Core Role 1: “Ensure that every child aged 5 – 18 has the opportunity to learn a musical instrument (other than voice) through whole-class ensemble teaching programmes for ideally a year (but for a minimum of a term) of weekly tuition on the same instrument.”
The working party for ‘First Access’ is led by Torbay Music Service.
Each school’s provision is planned through direct consultation between the Music Service and the School. Where required, Torbay Music Service can provide contact details for suitable teachers. They will also supply free instrument loan and funding for payment of tuition. Schools are expected to deal with payment of teachers, manage timetables to enable tuition to take place regularly, provide a suitable space (usually a classroom) for teaching to take place and ensure presence of a member of the school staff to help lead the session and encourage the children. TMS also works with schools to ensure that learners have ample opportunity to continue with their tuition after the initial period.
Currently schools provide opportunities for children to learn a diverse range of instruments including African Percussion, Samba, Trumpet, Violin, Clarinet, Flute, Recorder, Ukulele, Guitar and Trombone. Continued provision includes lunchtime or after school clubs as well as group and/or individual tuition. Most children are expected to contribute toward or fully meet the costs of this tuition.

## [Data records]
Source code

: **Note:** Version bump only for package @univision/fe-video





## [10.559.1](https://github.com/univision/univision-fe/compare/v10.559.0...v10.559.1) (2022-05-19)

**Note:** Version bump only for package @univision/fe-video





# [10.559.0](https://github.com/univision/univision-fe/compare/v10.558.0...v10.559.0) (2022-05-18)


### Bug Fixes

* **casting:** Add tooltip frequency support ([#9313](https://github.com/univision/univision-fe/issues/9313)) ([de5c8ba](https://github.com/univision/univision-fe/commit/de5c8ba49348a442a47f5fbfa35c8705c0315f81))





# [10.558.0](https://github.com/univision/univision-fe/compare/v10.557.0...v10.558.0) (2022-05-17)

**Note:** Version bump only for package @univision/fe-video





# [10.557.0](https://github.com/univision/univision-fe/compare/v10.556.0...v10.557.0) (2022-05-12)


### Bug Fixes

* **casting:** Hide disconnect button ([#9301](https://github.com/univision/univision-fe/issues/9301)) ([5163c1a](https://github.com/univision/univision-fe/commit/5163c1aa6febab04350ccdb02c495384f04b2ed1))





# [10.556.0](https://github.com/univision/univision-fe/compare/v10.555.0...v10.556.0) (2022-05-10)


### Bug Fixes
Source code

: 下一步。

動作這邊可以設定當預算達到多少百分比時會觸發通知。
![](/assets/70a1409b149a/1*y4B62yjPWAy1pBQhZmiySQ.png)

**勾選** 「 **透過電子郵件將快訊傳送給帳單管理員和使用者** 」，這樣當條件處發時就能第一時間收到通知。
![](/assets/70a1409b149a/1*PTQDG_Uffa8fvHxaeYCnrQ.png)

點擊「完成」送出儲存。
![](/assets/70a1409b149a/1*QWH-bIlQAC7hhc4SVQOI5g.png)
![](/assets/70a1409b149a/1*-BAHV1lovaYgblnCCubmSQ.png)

## [Work required]
Continue the passage about Torbay's First Access instrument teaching from its final sentence.

## [Exercise result]
Core Role 2: “Provide opportunities to play in ensembles and to perform from an early stage.”
The working part for ‘Ensembles’ is led by Torbay and South Devon Music Centre.
Nearly every young person will experience their first ‘ensemble’ experience during their lessons at school. Hopefully this will occur as part of their music curriculum into which ‘First Access’ has become firmly embedded. Performance will take place as part of this experience.
The majority of schools will, in addition, provide extra-curricular ‘ensembles’. These usually take place during lunchtimes or after school. They encompass many different genres and instruments. They can include samba bands, guitar groups, rock bands, orchestras, jazz/swing bands and so on. School ensembles have regular opportunities to perform at school concerts and other events.
The Torbay and South Devon Music Centre meet each week. They are open to students from Torbay and South Devon and provide a wide range of group music-making opportunities for all standards and will cater for most instruments. Weekly rehearsals lead up to end of term concerts taking place in Torquay and Totnes. They also perform at many local events.
South West Music School is part of a national network of Centres of Advanced Training supported by the Department for Education Music and Dance Scheme for exceptionally talented young musicians aged between 8 and 18. They provide a variety of holiday courses including a Grade 8 plus orchestra. This is an excellent opportunity for very talented young musicians to come together with equally gifted young people and take their playing to the next level.
Core Role 3: “Ensure that clear progression routes are available and affordable to all young people.”
The working party for ‘Progression’ is the Hub Strategy Board.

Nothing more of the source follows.